Выбрать главу

Вечером, лежа на лавке попытался проанализировать в спокойной обстановке все происшедшее со мной с момента попадания личности Алексея Щербакова в тельце двенадцатилетнего подростка Леньки Забродина, по прозвищу «Немтырь». Как такое могло произойти я вряд ли когда либо узнаю. Да это не так уж и важно. Если бы я верил в существование бога, то можно было бы сослаться на божий промысел. Стоп! Как это если бы верил? Я верю! «В какого бога это ты веришь? В того, который позволил уродам убить у тебя на глазах отца с матерью или в какого то другого бога?». А ведь прав, прав старик. Боль и ненависть на мгновение захлестнули сознание. Я снова, в который уже раз, очнулся на той дороге. Двое или трое возились за кустами, что то там делая. Двое в рванье смотрели на лежащего и подергивающего ногами неказистого мужика. Под головой его растеклась темная жидкость. Неподалеку лежал ничком отец с топором в мертвой руке. Высокий рябой мужик, одетый получше и почище остальных, стоял возле нашей телеги и копался в мешке с едой. Вот он оставил мешок и прислушался:

— Едет кто то. Обоз похоже. Эй вы! Бабу бросьте! Уходим. Пискун хватай мешок с жратвой. Чалый с Цыганом, лошадь выпрягайте, Горбатого на лошадь. И быстро, быстро.

— Рябой чё с ним возиться, дохлый он уже. Мужик ему башку топором расколол.

— Хош поспорить со мной? Делай, што говорю! Отвезем подальше и бросим. Здесь оставлять не след. И топор заберите.

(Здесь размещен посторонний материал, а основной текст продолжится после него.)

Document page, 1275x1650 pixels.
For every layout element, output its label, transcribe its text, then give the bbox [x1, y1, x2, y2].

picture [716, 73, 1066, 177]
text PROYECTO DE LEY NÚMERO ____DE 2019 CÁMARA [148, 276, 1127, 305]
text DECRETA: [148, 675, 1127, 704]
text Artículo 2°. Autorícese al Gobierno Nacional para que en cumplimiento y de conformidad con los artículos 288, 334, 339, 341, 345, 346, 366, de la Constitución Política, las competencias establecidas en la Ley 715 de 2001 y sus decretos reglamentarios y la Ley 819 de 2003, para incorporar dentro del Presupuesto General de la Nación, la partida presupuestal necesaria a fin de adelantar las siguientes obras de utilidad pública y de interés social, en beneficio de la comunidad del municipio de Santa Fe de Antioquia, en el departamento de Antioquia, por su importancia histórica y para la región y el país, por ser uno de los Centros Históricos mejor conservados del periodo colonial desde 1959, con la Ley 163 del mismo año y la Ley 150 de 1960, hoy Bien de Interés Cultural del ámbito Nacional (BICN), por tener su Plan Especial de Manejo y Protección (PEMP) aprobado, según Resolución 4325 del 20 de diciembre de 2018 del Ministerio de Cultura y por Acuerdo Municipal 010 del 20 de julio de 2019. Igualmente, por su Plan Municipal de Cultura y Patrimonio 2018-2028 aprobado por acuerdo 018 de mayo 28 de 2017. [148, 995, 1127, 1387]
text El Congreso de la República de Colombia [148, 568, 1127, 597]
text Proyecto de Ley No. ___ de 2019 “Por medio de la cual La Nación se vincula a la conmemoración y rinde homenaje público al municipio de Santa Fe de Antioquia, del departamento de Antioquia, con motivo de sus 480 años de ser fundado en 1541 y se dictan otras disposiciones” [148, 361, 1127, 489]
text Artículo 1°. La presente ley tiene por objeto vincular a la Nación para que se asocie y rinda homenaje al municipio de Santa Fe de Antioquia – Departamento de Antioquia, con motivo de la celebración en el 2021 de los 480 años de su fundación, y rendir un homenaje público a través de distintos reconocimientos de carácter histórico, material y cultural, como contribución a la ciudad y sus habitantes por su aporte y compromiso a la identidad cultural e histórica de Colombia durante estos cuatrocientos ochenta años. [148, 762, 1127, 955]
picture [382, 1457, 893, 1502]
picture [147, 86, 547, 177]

Проследив за подельниками, Рябой подошел к лежащему отцу и вытащив из-за голенища нож ткнул этим ножом уже мертвое тело. Потом быстро заскочил за кусты и дважды резко взмахнул рукой. Затем сделал несколько шагов ко мне, но услышав близкий шум двигающегося обоза, махнул рукой и нырнул в кусты вслед за подельниками. Я кое как поднялся и на заплетающихся ногах потащился к дороге. Не дошел, упал, но меня заметили.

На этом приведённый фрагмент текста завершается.